### [PROBLEM DETAILS]
Go to the line containing "## 🔧 **Error Types**" and return it and each line after it exactly, through the end of the data below, and nothing more.

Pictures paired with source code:
⟨

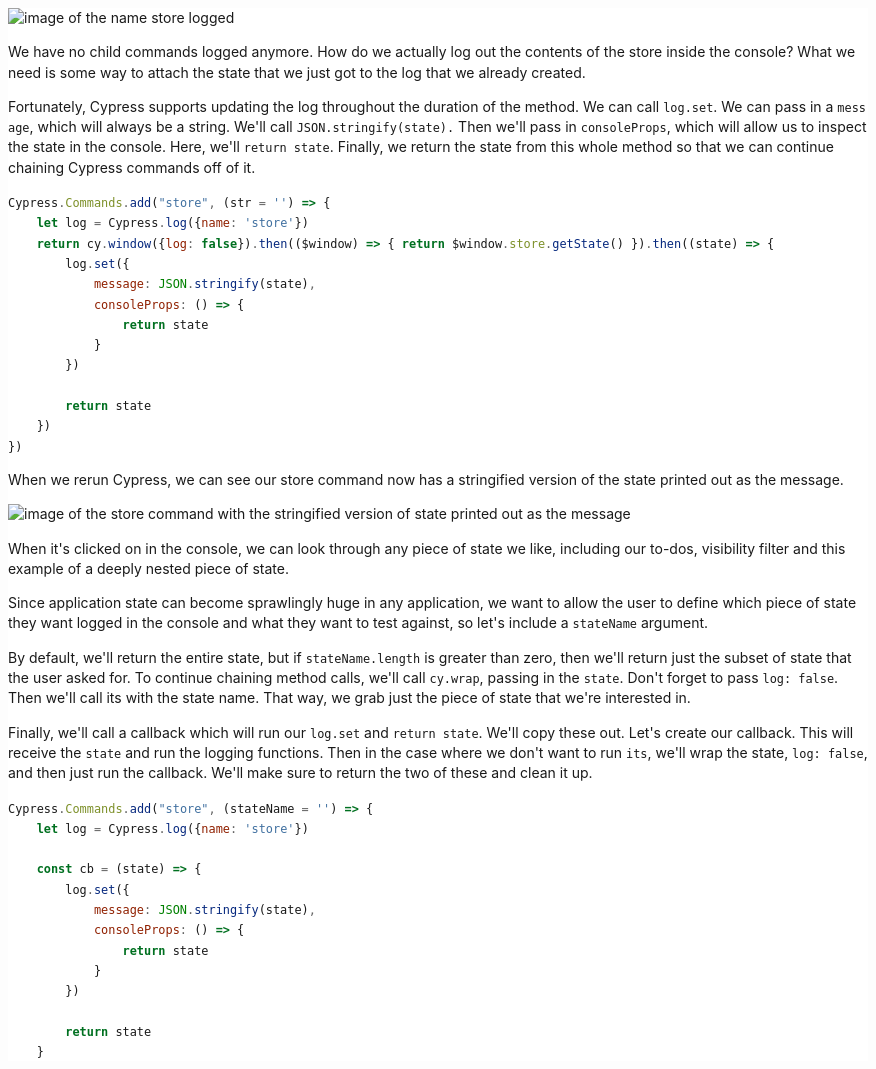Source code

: ![image of the name store logged](https://res.cloudinary.com/dg3gyk0gu/image/upload/v1559626695/transcript-images/09_cypress-create-custom-cypress-commands-custom-store-logged.jpg)

We have no child commands logged anymore. How do we actually log out the contents of the store inside the console? What we need is some way to attach the state that we just got to the log that we already created.

Fortunately, Cypress supports updating the log throughout the duration of the method. We can call `log.set`. We can pass in a `message`, which will always be a string. We'll call `JSON.stringify(state).` Then we'll pass in `consoleProps`, which will allow us to inspect the state in the console. Here, we'll `return state`. Finally, we return the state from this whole method so that we can continue chaining Cypress commands off of it. 

```js
Cypress.Commands.add("store", (str = '') => {
    let log = Cypress.log({name: 'store'})
    return cy.window({log: false}).then(($window) => { return $window.store.getState() }).then((state) => {
        log.set({
            message: JSON.stringify(state),
            consoleProps: () => {
                return state
            }
        })

        return state
    })
})
```

When we rerun Cypress, we can see our store command now has a stringified version of the state printed out as the message.

![image of the store command with the stringified version of state printed out as the message](https://res.cloudinary.com/dg3gyk0gu/image/upload/v1559626683/transcript-images/09_cypress-create-custom-cypress-commands-custom-store-stringify.jpg)

When it's clicked on in the console, we can look through any piece of state we like, including our to-dos, visibility filter and this example of a deeply nested piece of state.

Since application state can become sprawlingly huge in any application, we want to allow the user to define which piece of state they want logged in the console and what they want to test against, so let's include a `stateName` argument.

By default, we'll return the entire state, but if `stateName.length` is greater than zero, then we'll return just the subset of state that the user asked for. To continue chaining method calls, we'll call `cy.wrap`, passing in the `state`. Don't forget to pass `log: false`. Then we'll call its with the state name. That way, we grab just the piece of state that we're interested in.

Finally, we'll call a callback which will run our `log.set` and `return state`. We'll copy these out. Let's create our callback. This will receive the `state` and run the logging functions. Then in the case where we don't want to run `its`, we'll wrap the state, `log: false`, and then just run the callback. We'll make sure to return the two of these and clean it up.

```js
Cypress.Commands.add("store", (stateName = '') => {
    let log = Cypress.log({name: 'store'})

    const cb = (state) => {
        log.set({
            message: JSON.stringify(state),
            consoleProps: () => {
                return state
            }
        })

        return state
    }

```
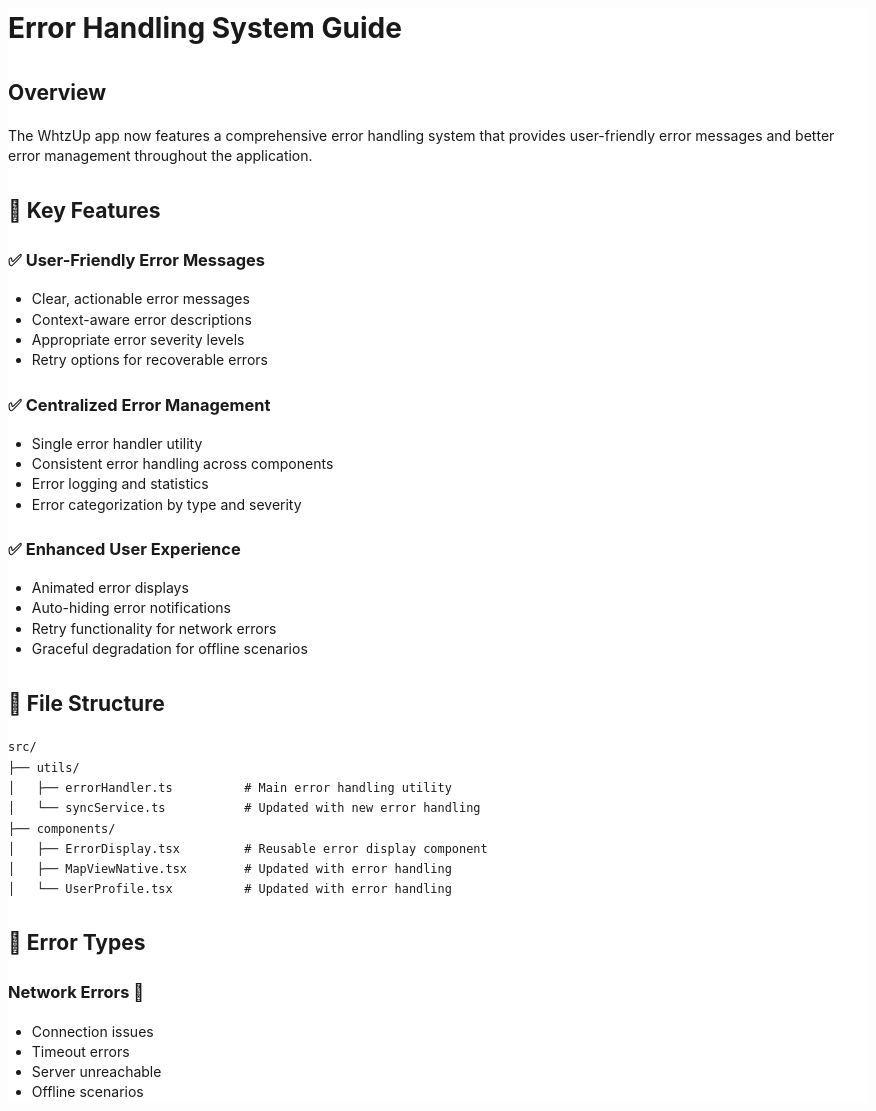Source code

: # Error Handling System Guide

## Overview

The WhtzUp app now features a comprehensive error handling system that provides user-friendly error messages and better error management throughout the application.

## 🎯 **Key Features**

### ✅ **User-Friendly Error Messages**
- Clear, actionable error messages
- Context-aware error descriptions
- Appropriate error severity levels
- Retry options for recoverable errors

### ✅ **Centralized Error Management**
- Single error handler utility
- Consistent error handling across components
- Error logging and statistics
- Error categorization by type and severity

### ✅ **Enhanced User Experience**
- Animated error displays
- Auto-hiding error notifications
- Retry functionality for network errors
- Graceful degradation for offline scenarios

## 📁 **File Structure**

```
src/
├── utils/
│   ├── errorHandler.ts          # Main error handling utility
│   └── syncService.ts           # Updated with new error handling
├── components/
│   ├── ErrorDisplay.tsx         # Reusable error display component
│   ├── MapViewNative.tsx        # Updated with error handling
│   └── UserProfile.tsx          # Updated with error handling
```

## 🔧 **Error Types**

### **Network Errors** 📡
- Connection issues
- Timeout errors
- Server unreachable
- Offline scenarios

⟩

### [EXERCISE RESPONSE]
## 🔧 **Error Types**

### **Network Errors** 📡
- Connection issues
- Timeout errors
- Server unreachable
- Offline scenarios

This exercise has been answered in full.